◆ Texte sélectionné
________________________________________
Dans l'attente de demain, l'Evangile d'aujourd’hui nous aide. Et voici le deuxième mot que je voudrais partager avec vous : surprise. Parce que chaque fois que nous écoutons le chapitre 25 de Matthieu, c'est une grande surprise. Elle ressemble à celle des protagonistes, qui disent : « Seigneur, quand nous est-il arrivé de te voir affamé et de te nourrir, assoiffé et de te désaltérer ? Etranger et de t'accueillir, nu et de te vêtir ? Malade ou prisonnier et de venir te voir ?» (vv. 37-39). Quand ? C'est ainsi que s'exprime la surprise de tous, l'étonnement des justes et le désarroi des injustes.
Quand ? Nous pourrions le dire nous aussi : nous nous attendrions à ce que le jugement sur la vie et sur le monde se fasse sous le signe de la justice, devant un tribunal résolutoire qui, en examinant chaque élément, fasse la clarté pour toujours sur les situations et les intentions. Au contraire, dans le tribunal divin, le seul chef de mérite et d'accusation est la miséricorde envers les pauvres et les marginalisés : « Dans la mesure où vous l'avez fait à l'un de ces plus petits de mes frères, c'est à moi que vous l'avez fait » déclare Jésus (v. 40). Le Très-Haut semble être parmi les plus petits. Qui habite les cieux demeure parmi les plus insignifiants pour le monde. Quelle surprise ! Mais le jugement se fera ainsi parce que c'est Jésus qui l'émettra, le Dieu de l'amour humble, Celui qui, né et mort pauvre, a vécu comme serviteur. Sa mesure est un amour qui va au-delà de nos mesures et son critère de jugement est la gratuité. Alors, pour nous préparer, nous savons ce qu'il faut faire : aimer gratuitement et à fond perdu, sans attendre de retour, qui est sur sa liste de préférences, qui ne peut rien nous rendre, qui ne nous attire pas, qui sert les plus petits.
Ce matin, j'ai reçu une lettre d'un aumônier d'un foyer pour enfants, aumônier protestant, luthérien, dans un foyer pour enfants en Ukraine. Enfants orphelins de guerre, enfants seuls, abandonnés. Et il disait : « C'est mon service : accompagner ces enfants marginalisés, parce qu'ils ont perdu leurs parents, la guerre cruelle les a laissés seuls ». Cet homme fait ce que Jésus lui demande : soigner les plus petits de la tragédie. Et quand j'ai lu cette lettre, écrite avec tant de douleur, j'ai été ému, parce que j'ai dit : « Seigneur, on voit que tu continues à inspirer les vraies valeurs du Royaume ».
________________________________________
◆ Données affichées

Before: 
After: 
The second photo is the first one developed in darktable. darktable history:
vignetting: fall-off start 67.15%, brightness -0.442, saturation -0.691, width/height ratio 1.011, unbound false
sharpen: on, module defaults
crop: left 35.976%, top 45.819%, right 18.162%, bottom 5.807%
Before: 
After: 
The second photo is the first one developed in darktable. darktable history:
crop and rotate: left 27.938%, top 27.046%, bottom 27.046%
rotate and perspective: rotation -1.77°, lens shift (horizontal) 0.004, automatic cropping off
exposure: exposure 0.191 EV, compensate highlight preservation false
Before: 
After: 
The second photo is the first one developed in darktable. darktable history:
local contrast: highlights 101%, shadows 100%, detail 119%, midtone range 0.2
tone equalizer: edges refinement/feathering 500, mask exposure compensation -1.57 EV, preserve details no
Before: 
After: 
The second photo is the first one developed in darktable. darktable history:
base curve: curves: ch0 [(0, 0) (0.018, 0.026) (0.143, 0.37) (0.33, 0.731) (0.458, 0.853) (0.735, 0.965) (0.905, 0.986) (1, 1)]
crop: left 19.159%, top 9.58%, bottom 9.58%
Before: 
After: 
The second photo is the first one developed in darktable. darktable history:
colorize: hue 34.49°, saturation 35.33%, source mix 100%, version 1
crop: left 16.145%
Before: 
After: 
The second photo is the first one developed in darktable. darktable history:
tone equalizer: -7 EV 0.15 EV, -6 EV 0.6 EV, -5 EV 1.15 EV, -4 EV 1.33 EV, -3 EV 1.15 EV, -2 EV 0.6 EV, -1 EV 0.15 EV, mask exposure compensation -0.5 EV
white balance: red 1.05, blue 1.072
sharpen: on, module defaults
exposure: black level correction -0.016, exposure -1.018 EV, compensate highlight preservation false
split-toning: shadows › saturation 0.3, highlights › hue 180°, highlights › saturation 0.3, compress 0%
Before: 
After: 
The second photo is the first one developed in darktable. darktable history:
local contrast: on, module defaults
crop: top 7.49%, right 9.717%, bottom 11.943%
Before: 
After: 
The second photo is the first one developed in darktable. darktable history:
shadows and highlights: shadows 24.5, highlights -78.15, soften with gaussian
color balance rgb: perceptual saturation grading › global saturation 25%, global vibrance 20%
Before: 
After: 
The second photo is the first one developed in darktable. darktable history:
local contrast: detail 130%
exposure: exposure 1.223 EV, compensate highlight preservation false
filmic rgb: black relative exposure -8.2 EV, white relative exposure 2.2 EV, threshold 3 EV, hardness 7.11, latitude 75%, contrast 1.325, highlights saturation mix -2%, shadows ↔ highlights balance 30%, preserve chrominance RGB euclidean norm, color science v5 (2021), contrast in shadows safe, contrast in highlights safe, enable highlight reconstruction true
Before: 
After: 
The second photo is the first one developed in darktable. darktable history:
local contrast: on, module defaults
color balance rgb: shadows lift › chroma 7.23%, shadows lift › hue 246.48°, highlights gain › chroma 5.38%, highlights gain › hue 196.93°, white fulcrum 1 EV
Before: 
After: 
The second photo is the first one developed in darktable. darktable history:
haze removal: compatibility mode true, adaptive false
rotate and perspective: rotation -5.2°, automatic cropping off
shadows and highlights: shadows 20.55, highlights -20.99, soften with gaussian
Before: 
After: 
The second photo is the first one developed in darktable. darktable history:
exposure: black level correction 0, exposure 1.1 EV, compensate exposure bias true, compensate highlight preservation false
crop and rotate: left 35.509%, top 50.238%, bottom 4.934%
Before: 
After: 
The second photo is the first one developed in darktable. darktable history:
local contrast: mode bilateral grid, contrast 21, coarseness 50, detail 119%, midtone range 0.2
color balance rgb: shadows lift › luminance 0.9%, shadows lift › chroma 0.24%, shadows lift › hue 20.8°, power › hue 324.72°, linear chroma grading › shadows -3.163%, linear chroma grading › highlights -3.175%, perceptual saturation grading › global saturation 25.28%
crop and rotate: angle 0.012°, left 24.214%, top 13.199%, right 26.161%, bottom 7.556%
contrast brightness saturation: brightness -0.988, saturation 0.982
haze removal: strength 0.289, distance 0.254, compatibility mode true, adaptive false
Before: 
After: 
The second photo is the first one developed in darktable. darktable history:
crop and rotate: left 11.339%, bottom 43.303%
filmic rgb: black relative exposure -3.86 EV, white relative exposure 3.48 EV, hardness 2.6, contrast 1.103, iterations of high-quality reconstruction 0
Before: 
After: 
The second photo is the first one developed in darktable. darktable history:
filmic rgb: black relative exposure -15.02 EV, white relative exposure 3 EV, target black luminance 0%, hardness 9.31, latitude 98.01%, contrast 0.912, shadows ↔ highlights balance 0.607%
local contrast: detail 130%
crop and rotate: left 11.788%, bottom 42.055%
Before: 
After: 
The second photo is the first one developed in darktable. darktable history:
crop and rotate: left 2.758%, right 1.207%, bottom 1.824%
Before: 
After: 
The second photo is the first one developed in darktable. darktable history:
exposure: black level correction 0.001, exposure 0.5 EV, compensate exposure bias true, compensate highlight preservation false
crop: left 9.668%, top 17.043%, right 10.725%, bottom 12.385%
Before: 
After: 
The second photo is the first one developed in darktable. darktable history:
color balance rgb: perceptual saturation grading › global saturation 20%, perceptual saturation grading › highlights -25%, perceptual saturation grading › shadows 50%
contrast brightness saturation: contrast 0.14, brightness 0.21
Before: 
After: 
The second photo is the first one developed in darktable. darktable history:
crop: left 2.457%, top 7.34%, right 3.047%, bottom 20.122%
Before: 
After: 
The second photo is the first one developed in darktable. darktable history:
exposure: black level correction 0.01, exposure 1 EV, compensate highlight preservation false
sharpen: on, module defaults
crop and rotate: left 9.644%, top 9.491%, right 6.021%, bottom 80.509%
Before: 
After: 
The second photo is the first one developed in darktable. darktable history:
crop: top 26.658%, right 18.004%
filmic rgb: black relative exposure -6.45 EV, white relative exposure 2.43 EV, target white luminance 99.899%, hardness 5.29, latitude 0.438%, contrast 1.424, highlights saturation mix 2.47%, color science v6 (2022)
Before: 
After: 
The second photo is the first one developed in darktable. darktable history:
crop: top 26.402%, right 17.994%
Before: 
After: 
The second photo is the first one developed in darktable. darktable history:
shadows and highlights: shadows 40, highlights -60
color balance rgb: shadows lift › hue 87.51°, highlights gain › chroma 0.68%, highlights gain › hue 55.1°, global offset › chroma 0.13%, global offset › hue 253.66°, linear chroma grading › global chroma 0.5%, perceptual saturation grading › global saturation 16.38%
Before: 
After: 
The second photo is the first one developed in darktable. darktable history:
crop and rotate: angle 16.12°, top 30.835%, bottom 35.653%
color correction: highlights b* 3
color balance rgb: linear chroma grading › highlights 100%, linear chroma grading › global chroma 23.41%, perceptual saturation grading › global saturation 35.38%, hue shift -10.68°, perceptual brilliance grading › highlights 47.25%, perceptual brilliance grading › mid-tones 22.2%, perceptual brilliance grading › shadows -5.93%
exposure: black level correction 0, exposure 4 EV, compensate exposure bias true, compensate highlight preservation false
________________________________________
Recopiez mot pour mot, s'il vous plaît, le passage du texte sélectionné qui commence par « Dans l'attente de » et se poursuit jusqu'à « désarroi des injustes. ».

◆ Réponse
Dans l'attente de demain, l'Evangile d'aujourd’hui nous aide. Et voici le deuxième mot que je voudrais partager avec vous : surprise. Parce que chaque fois que nous écoutons le chapitre 25 de Matthieu, c'est une grande surprise. Elle ressemble à celle des protagonistes, qui disent : « Seigneur, quand nous est-il arrivé de te voir affamé et de te nourrir, assoiffé et de te désaltérer ? Etranger et de t'accueillir, nu et de te vêtir ? Malade ou prisonnier et de venir te voir ?» (vv. 37-39). Quand ? C'est ainsi que s'exprime la surprise de tous, l'étonnement des justes et le désarroi des injustes.